Итак, вы видите, я хорошо отомстил за слезы, которые проливал 5 лет тому назад из-за кокетства m-lle S. Но мы еще не расквитались! Она терзала сердце ребенка, а я только помучил самолюбие старой кокетки, которая, может быть, еще более… но, во всяком случае, я в выигрыше: она мне сослужила службу».


«Служба», как нам уже известно, — это материал для романа «Княгиня Лиговская». Однако Лермонтов (вместе с Ларошфуко!) изрядно промахнулся-таки, заявив, что женщина всегда прощает зло, которое мужчина делает другой женщине. Женщина по имени Судьба его все-таки не простила… Мы не говорим о его ужасной судьбе, судьбе всеми гонимого, одинокого демона. Речь лишь о том, что роман «Княгиня Лиговская», роман, ради которого было разбито столько сердец, вряд ли можно считать творческой удачей Лермонтова. Так себе — школа злословия, не более того. Зато стихи, написанные юным Мишелем, до слез влюбленным в обворожительную кокетку Екатерину, — эти стихи поистине прекрасны…

Роман в стихах и письмах о невозможном счастье

Мария Протасова — Василий Жуковский

Это жестоко, сестра! Маша и я… мы предназначены друг для друга!

— Даже говорить такое — кощунство! Как это — предназначены? Вы родня. Ты дядя, она племянница. Это кровосмешение! Это грех, грех! Маша должна выйти замуж за Мойера, а ты, Василий, иди своей дорогой, не смущай ее сердца. Не впервые тебе это говорю и еще хоть сто раз повторю — оставь мою дочь в покое!

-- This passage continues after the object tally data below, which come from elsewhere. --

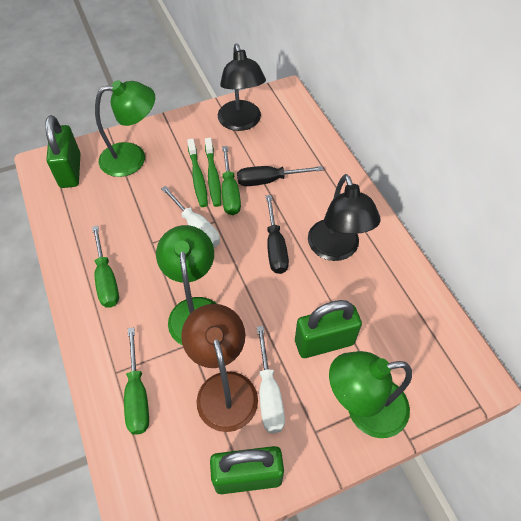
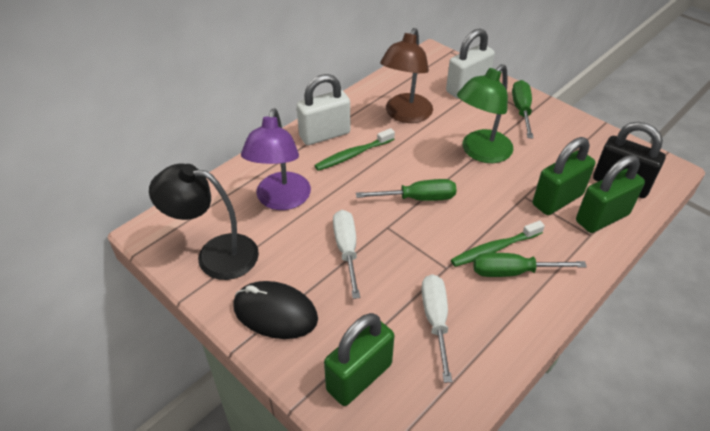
black lamp: 2 -> 1
black mouse: 0 -> 1
black padlock: 0 -> 1
black screwdriver: 2 -> 0
green lamp: 3 -> 1
purple lamp: 0 -> 1
white padlock: 0 -> 2

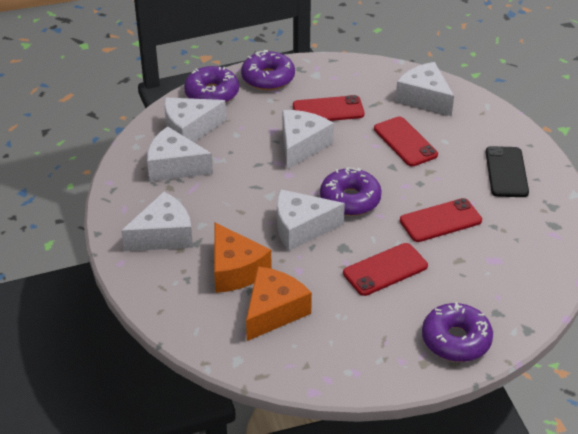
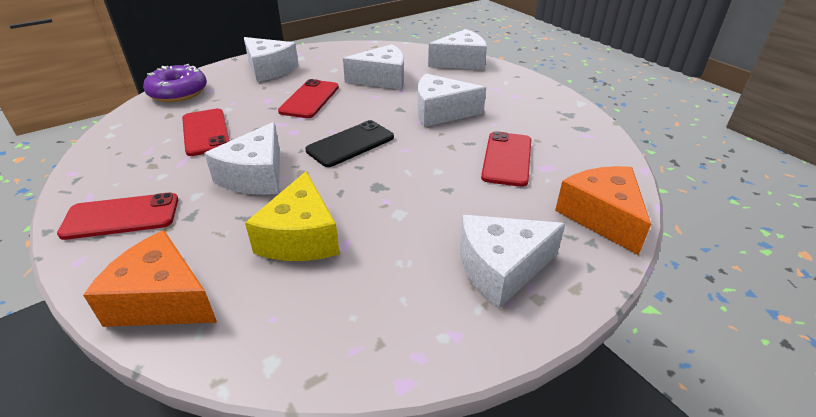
purple donut: 4 -> 1
yellow cheese: 0 -> 1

Катя, сестра, ты губишь две жизни, и мою, и Машину. Упрямства твоего не постигаю! Ты словно не слышишь меня! Патриарх, сам патриарх Филарет убежден, что в нашем браке не будет греха. Мало что мы с тобой сводные брат и сестра по отцу лишь, а не по матери, так ведь я даже имя другое ношу. Ты — Бунина урожденная, я — Жуковский, ты — Афанасьевна, я — Андреевич. Люди и знать не знают, что мы с тобой от одного отца рождены.

— Патриарх? Что мне патриарх! Он на твоей стороне? Я стыжусь за него! Люди? Да что мне люди! Довольно того, что я знаю: мы с тобой одного семени. Довольно этого! И поди прочь, Василий Андреевич, не надрывай мне душу. Это не я тебя не слышу — ты сам не слышишь доводов разума, пристойности и веры. Маша не выйдет за тебя — вот мое последнее слово!

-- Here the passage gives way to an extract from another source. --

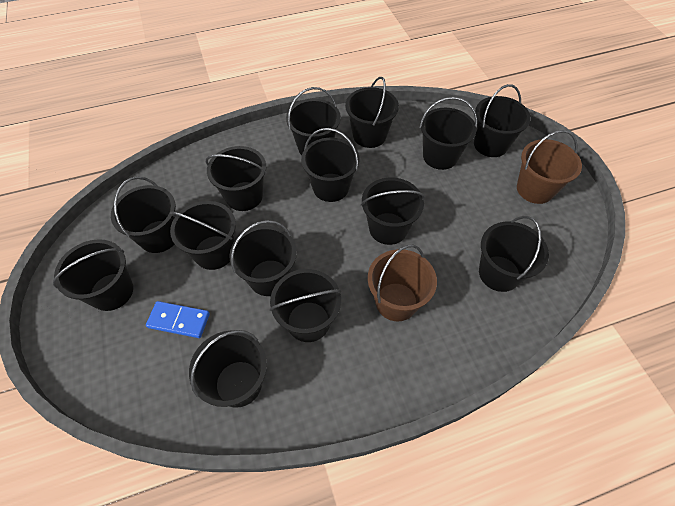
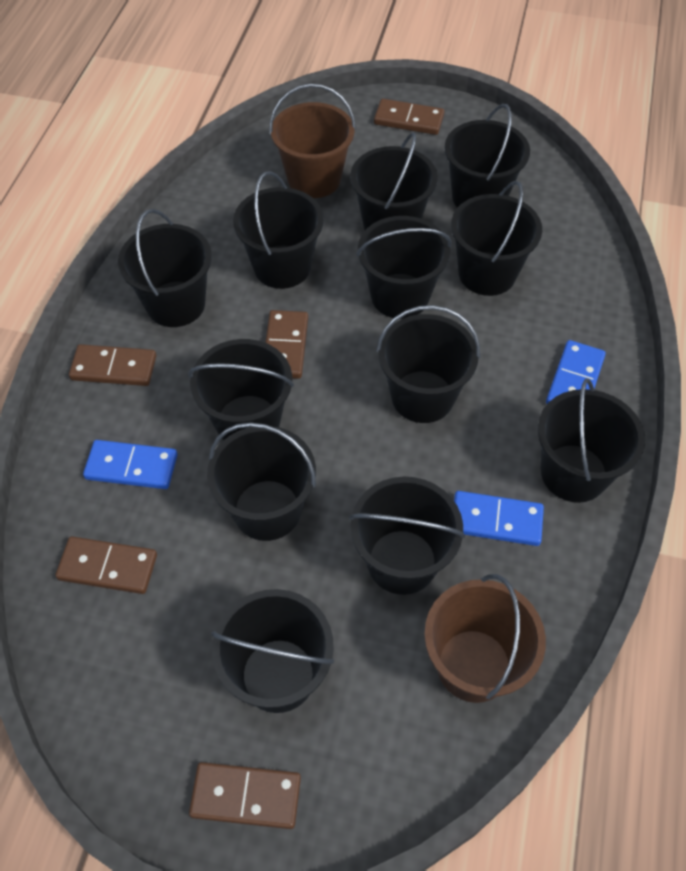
black bucket: 14 -> 12
blue domino: 1 -> 3
brown domino: 0 -> 5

Жуковский, сверкнув исподлобья черными глазами, вышел вон, тяжело хлопнув дверью. Катерина Афанасьевна так же исподлобья, мрачно, глядела ему вслед. Вот теперь точно было видно, что они брат и сестра, потому что именно так смотрел, бывало, озлясь, помещик Афанасий Бунин, их отец.

Ишь, разошелся, яростно подумала Катерина Афанасьевна. Да пусть спасибо скажет, что она жалеет его, не приводит еще одного, самого весомого довода в противность этого брака! Василий, конечно, сделался человеком образованным, тонким, даже прославился своими поэтическими способностями, ему пророчат блестящее будущее, а все едино: нанять его учителем к своим дочерям Катерина Афанасьевна считала возможным и приличным, но выдать Машу за родственника, да вдобавок незаконнорожденного… за выблядка, по-русски говоря… Да никогда в жизни! Ни-ког-да!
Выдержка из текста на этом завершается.